Lastly, they encounter the Joy Machine back in its basic form of a small box. It also speaks to them, and it is now Kirk’s turn to hold forth. “Happiness is not the only good,” the captain says. “Humans value other things even more: love, friendship, accomplishments, discovery, and, most of all, knowledge. Given a free choice between happiness and knowledge, humanity will choose knowledge every time.”

Sound familiar? It’s the story of Adam and Eve through a lens of This Side of Paradise. In case you missed that, Kirk mentions a Bible story about paradise and the Joy Machine replies “The Garden of Eden.” And that seemingly does the trick.

“Happiness is seductive, but it is ephemeral. Knowledge is eternal. Give your people free will. Provide only the guidelines that an omnipotent being can offer without making its people mere puppets.”

The Joy Machine sat silent for what seemed like minutes to Kirk and the others, but may have been only moments.

The bracelets on the wrists of four of them sprang open and fell to the floor.

And that’s it. Wristbands litter the ground and all the citizens of Timshel may now continue as they were meant to, embracing unhappiness in the quest for knowledge. 

These two tropes — Kirk kills a computer and suffering and striving are essential to the human condition — were used in the series more often than was ideal but that is understandable when a small group of people are pumping out 24 to 29 episodes per season on a tight budget.
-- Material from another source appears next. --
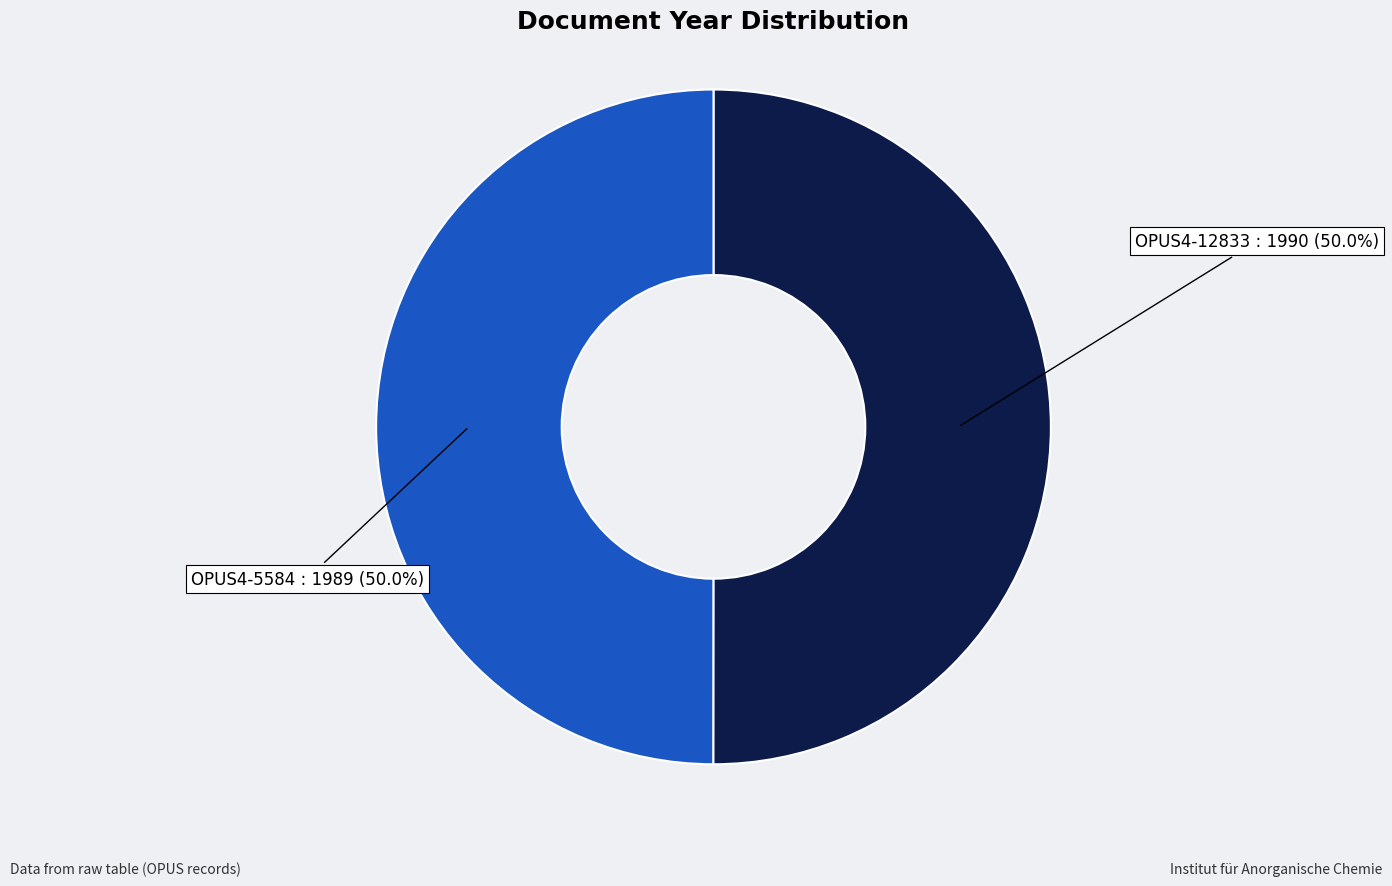

Which category has the smallest portion of the pie?

OPUS4-5584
In a novel, however, the use of these fallbacks is just disappointing. 

There is also the disturbing reality that the crew encounters and moves past representations of many religions but the challenge of the Joy Machine is only solved when Christian mythology is referenced. I cannot say if that Christian-centric view was intentional but surely someone at Pocket Books should have called out this seeming endorsement of one belief system over others. 
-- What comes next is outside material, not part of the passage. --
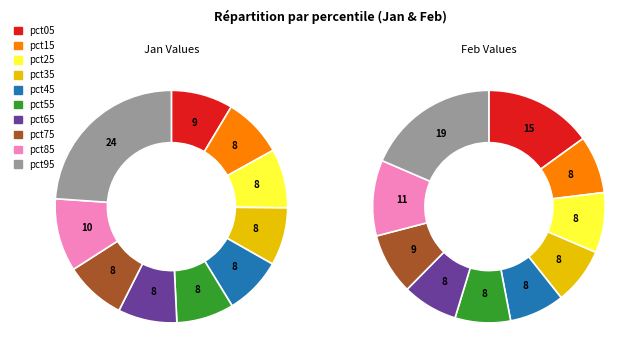

To the nearest percent, what is the difference between the largest and smallest slice percentages?

16%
Both the novel and the outline sidestep the criticism leveled at episodes such as The Apple, in which Kirk arguably breaks his oath through a quick decision to entirely change a planet’s culture. Timshel is a member of the Federation and at least some of its citizens want help. But this does share the same somewhat unsatisfactory feeling that Kirk lands, dislikes what he sees, changes everything, and then just warps away.

Sturgeon first pitched The Joy Machine for season two and, after revisions, it was added to the list for season three. Marc Cushman writes that it was planned as the 25th episode of that season, and that William Shatner was slated to direct. The third season of TOS contained only 24 episodes. 

I don’t love Sturgeon’s outline but it was better than Gunn’s take, and it would have been interesting to see Shatner direct a Star Trek story. Instead, we had to wait 20 years for Star Trek V.

Postscript

James Gunn wrote 16 novels and that is 16 more than I have penned, but I really have no respect for the mechanics of his writing. Here is another bit: “The bridge was once more solidly under Kirk’s feet. He felt the characteristic resilience of its floor beneath him.” 

Resilience means “the capacity to recover” or “an ability to spring back into shape.” And even if we accept that the intention was to be evocative rather than literal, surely describing a deck first as solid and then as resilient is redundant.

I am currently reading Child of Two Worlds by Greg Cox. It is set aboard Captain Pike’s Enterprise and, so far, it is quite good.

2 responses to “Review: The Joy Machine story outline and novel”

  1. Never, ever, ever trust Marc Cushman. You cite him in this piece saying there was an October 21, 1967 draft by Sturgeon. This is incorrect. Strugeon turned in his drafts in November 1967. Dissatisfied, Robert Justman set the story aside and suggested revisiting the script with another writer in season 3. This was done and Meyer Dolinsky’s 3rd season draft was dated October 21, 1968. You can read all about the history here: https://whatculture.com/tv/10-star-trek-the-original-series-episodes-that-were-almost-made?page=5

    My advice would be to deep-six the Cushman books. They are filled with so many mistakes they are rendered worthless.